Data provided Start Marker
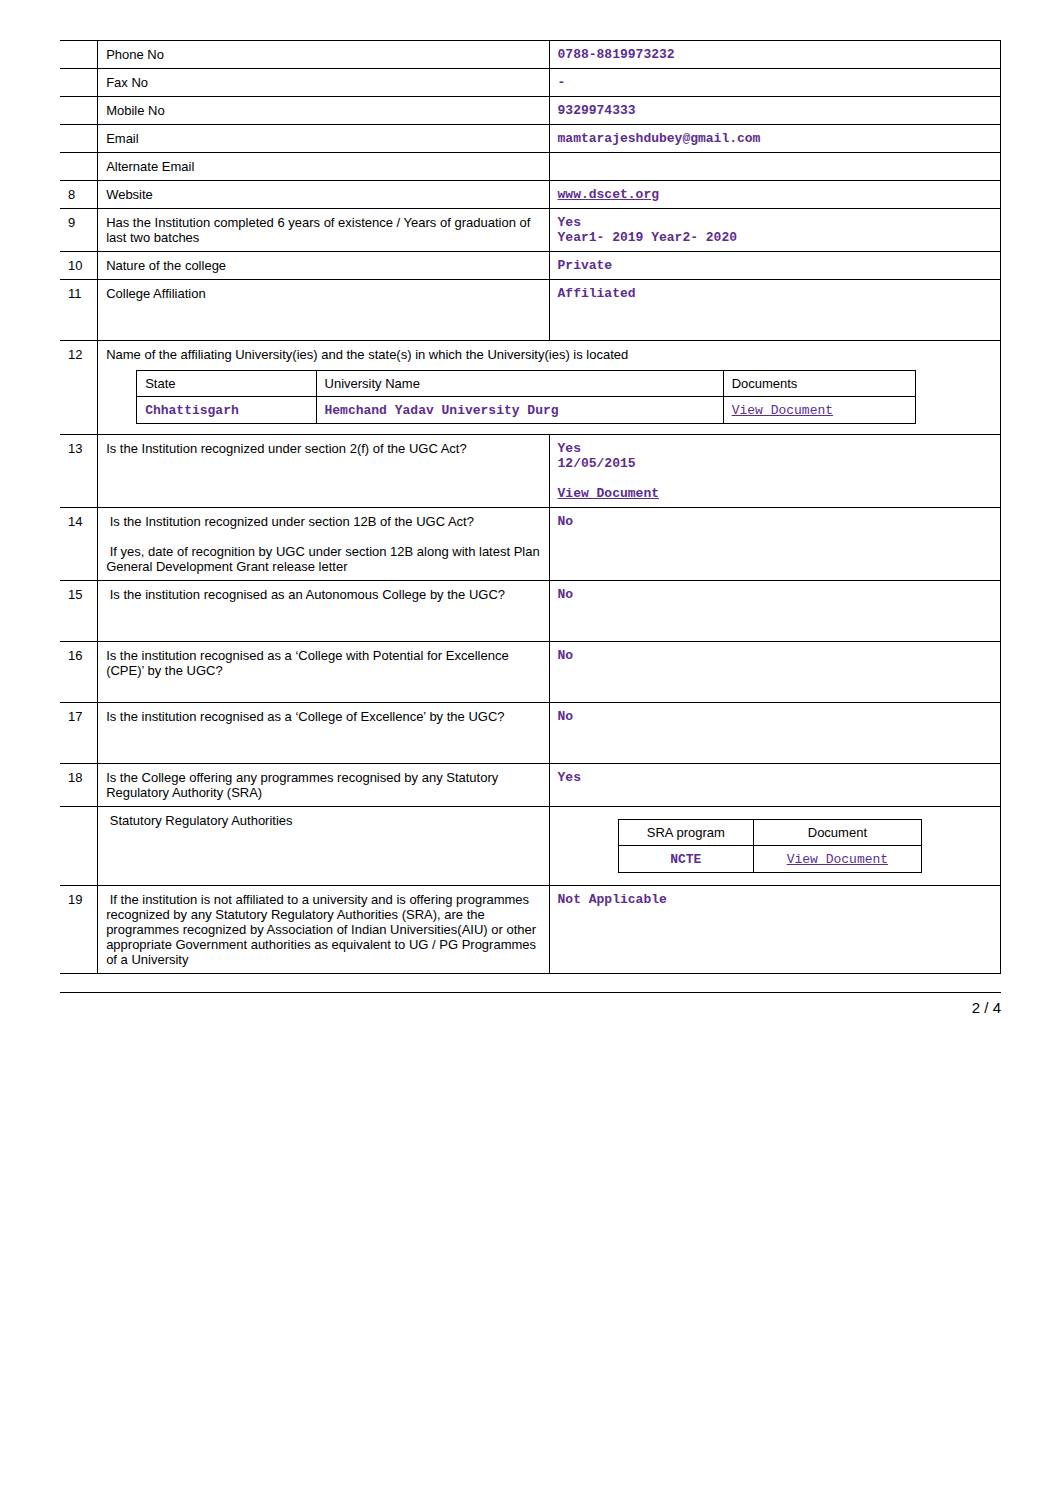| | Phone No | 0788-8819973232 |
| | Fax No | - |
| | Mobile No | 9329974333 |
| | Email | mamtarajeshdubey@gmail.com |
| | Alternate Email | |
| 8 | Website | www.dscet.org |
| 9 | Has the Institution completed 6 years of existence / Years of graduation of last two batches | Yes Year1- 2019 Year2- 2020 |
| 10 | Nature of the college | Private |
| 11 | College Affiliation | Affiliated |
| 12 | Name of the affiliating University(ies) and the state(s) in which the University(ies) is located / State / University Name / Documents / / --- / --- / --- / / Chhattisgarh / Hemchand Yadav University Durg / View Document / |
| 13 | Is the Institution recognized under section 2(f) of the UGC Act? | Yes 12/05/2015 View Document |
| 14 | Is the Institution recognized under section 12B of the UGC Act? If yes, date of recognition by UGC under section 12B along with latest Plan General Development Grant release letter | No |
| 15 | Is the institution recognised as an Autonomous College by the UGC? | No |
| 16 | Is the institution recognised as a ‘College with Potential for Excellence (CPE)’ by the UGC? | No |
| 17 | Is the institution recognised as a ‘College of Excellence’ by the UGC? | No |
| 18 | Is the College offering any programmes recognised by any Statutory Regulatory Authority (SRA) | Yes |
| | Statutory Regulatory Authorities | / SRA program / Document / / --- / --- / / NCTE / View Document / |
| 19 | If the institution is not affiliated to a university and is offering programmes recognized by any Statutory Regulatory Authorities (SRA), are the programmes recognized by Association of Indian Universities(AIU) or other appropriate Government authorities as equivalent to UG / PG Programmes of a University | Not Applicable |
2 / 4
Data provided End Marker
◆ How to complete this task
Retype, exactly as written, each line from the one that has "(SRA) | Yes |" to the bottom of the entries above, and include both of those lines.

◆ Result
| 18 | Is the College offering any programmes recognised by any Statutory Regulatory Authority (SRA) | Yes |
| | Statutory Regulatory Authorities | / SRA program / Document / / --- / --- / / NCTE / View Document / |
| 19 | If the institution is not affiliated to a university and is offering programmes recognized by any Statutory Regulatory Authorities (SRA), are the programmes recognized by Association of Indian Universities(AIU) or other appropriate Government authorities as equivalent to UG / PG Programmes of a University | Not Applicable |
2 / 4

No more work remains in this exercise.